***** RECORDS SHOWN
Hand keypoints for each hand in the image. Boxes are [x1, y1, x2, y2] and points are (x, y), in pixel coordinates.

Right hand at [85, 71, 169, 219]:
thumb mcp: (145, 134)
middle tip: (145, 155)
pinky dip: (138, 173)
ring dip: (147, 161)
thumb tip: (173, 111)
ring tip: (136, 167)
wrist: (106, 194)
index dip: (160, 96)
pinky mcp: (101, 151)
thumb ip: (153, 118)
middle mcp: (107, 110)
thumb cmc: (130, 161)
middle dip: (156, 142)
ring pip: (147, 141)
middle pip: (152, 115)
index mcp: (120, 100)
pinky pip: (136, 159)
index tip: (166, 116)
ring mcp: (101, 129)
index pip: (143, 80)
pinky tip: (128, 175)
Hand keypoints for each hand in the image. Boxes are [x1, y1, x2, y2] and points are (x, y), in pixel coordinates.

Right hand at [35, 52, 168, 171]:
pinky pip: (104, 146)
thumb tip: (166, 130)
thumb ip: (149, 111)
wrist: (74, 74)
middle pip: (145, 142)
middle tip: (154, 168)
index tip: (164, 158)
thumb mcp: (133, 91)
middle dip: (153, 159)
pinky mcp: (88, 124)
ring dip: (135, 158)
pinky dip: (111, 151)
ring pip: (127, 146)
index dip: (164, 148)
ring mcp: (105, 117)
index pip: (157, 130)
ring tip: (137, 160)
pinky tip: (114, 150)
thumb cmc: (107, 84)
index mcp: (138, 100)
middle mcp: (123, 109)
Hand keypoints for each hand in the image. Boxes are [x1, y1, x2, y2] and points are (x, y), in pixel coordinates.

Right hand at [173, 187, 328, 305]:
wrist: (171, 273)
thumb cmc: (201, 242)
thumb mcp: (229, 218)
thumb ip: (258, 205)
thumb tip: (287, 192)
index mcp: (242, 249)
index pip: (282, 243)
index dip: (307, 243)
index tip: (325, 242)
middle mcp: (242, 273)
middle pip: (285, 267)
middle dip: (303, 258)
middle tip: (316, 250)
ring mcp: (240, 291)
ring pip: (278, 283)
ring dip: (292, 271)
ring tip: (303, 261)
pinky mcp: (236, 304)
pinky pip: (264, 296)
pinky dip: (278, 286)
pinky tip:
**********
WHAT YOU WILL DO =
Send back the complete set of entries, exactly as shown above.

ANSWER SPACE =
Hand keypoints for each hand in the image. Boxes are [x1, y1, x2, y2] and points are (x, y), in pixel coordinates.

Right hand at [85, 71, 169, 219]:
thumb mcp: (145, 134)
middle tip: (145, 155)
pinky dip: (138, 173)
ring dip: (147, 161)
thumb tip: (173, 111)
ring tip: (136, 167)
wrist: (106, 194)
index dip: (160, 96)
pinky mcp: (101, 151)
thumb ip: (153, 118)
middle mcp: (107, 110)
thumb cmc: (130, 161)
middle dip: (156, 142)
ring pip: (147, 141)
middle pip: (152, 115)
index mcp: (120, 100)
pinky pip: (136, 159)
index tip: (166, 116)
ring mcp: (101, 129)
index pip: (143, 80)
pinky tip: (128, 175)
Hand keypoints for each hand in the image. Boxes are [x1, y1, x2, y2] and points are (x, y), in pixel coordinates.

Right hand at [35, 52, 168, 171]:
pinky pip: (104, 146)
thumb tip: (166, 130)
thumb ip: (149, 111)
wrist: (74, 74)
middle pip: (145, 142)
middle tip: (154, 168)
index tip: (164, 158)
thumb mcp: (133, 91)
middle dip: (153, 159)
pinky mcp: (88, 124)
ring dip: (135, 158)
pinky dip: (111, 151)
ring pip: (127, 146)
index dip: (164, 148)
ring mcp: (105, 117)
index pip: (157, 130)
ring tip: (137, 160)
pinky tip: (114, 150)
thumb cmc: (107, 84)
index mcp: (138, 100)
middle mcp: (123, 109)
Hand keypoints for each hand in the image. Boxes are [x1, y1, x2, y2] and points are (x, y), in pixel coordinates.

Right hand at [173, 187, 328, 305]:
wrist: (171, 273)
thumb cmc: (201, 242)
thumb mcp: (229, 218)
thumb ip: (258, 205)
thumb tip: (287, 192)
index mcp: (242, 249)
index pip: (282, 243)
index dip: (307, 243)
index tip: (325, 242)
middle mcp: (242, 273)
middle pip: (285, 267)
middle dip: (303, 258)
middle tip: (316, 250)
ring mcp: (240, 291)
ring pip: (278, 283)
ring dip: (292, 271)
ring tip: (303, 261)
pinky mcp: (236, 304)
pinky pip: (264, 296)
pinky dip: (278, 286)
pinky tip:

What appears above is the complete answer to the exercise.